Teleport Kubernetes Operator

  • Available for:
  • OpenSource
  • Enterprise

The Teleport Kubernetes Operator provides a way for Kubernetes users to manage some Teleport resources through Kubernetes, following the Operator Pattern.

The Teleport Kubernetes Operator is deployed alongside its custom resource definitions. Once deployed, users can use a Kubernetes client like kubectl or their existing CI/CD Kubernetes pipelines to create Teleport custom resources. The Teleport Kubernetes Operator watches for those resources and does API calls to Teleport to reach the desired state.
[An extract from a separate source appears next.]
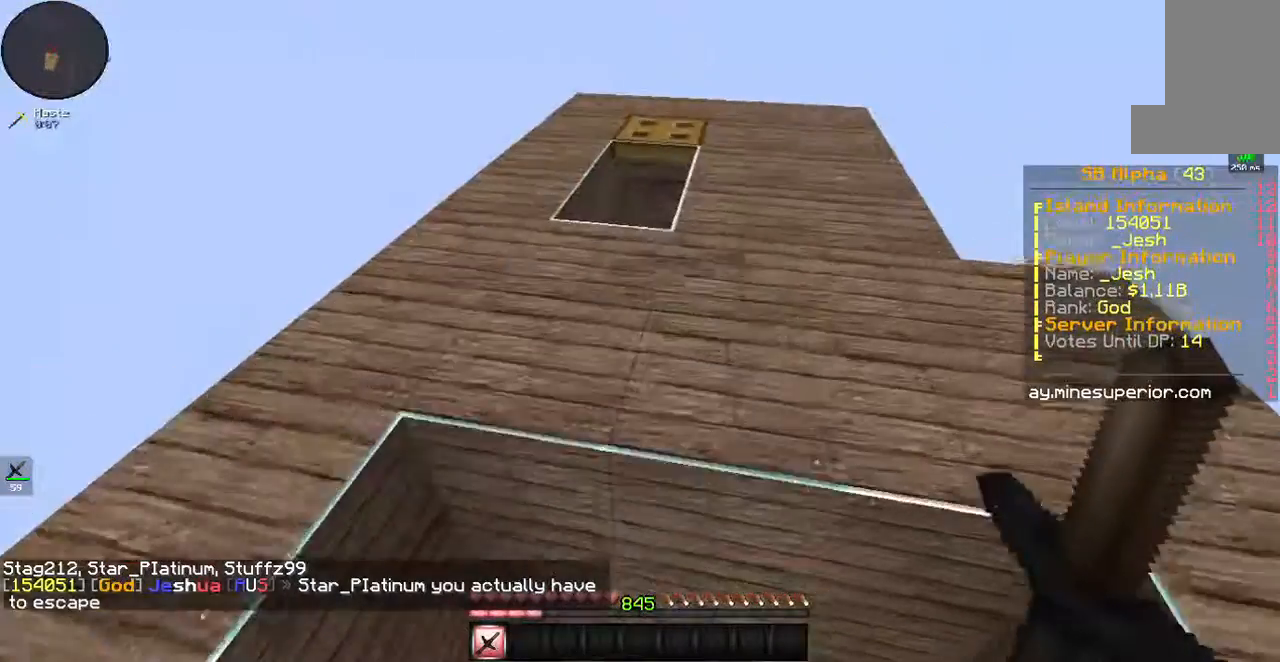
{"keys": ["w"], "mouse": [], "events": [[134, "a", "down"], [335, "a", "up"]]}
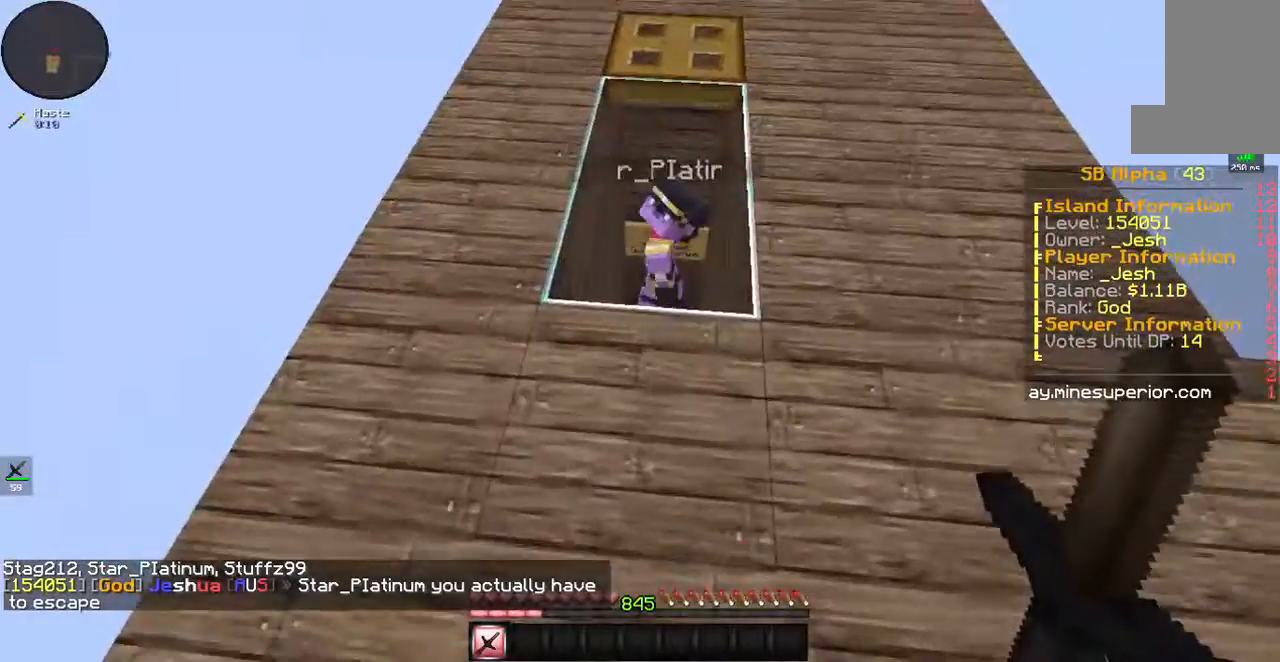
{"keys": [], "mouse": [], "events": [[335, "w", "up"]]}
The teleport-cluster Helm chart deploys the Teleport Kubernetes Operator as a sidecar in the auth pods.  The Operator supports multiple auth pod replicas within a single cluster by electing a leader with a Kubernetes lease. If multiple teleport-cluster releases are using the same backend, only one should have the operator enabled. Multiple operators from different leases will conflict and lock themselves.

Currently supported Teleport resources are:

  • users
  • roles
  • OIDC connectors
  • SAML connectors
  • GitHub connectors
  • Login Rules

This guide covers how to:

  • Install Teleport Operator on Kubernetes.
  • Manage Teleport users and roles using Kubernetes.

Prerequisites

  • A running Teleport cluster. For details on how to set this up, see our Getting Started guide.

  • The tctl admin tool and tsh client tool version >= 14.0.1.

    tctl version

    Teleport v14.0.1 go1.21


    tsh version

    Teleport v14.0.1 go1.21

    See Installation for details.

  • A running Teleport Enterprise cluster. For details on how to set this up, see our Enterprise Getting Started guide.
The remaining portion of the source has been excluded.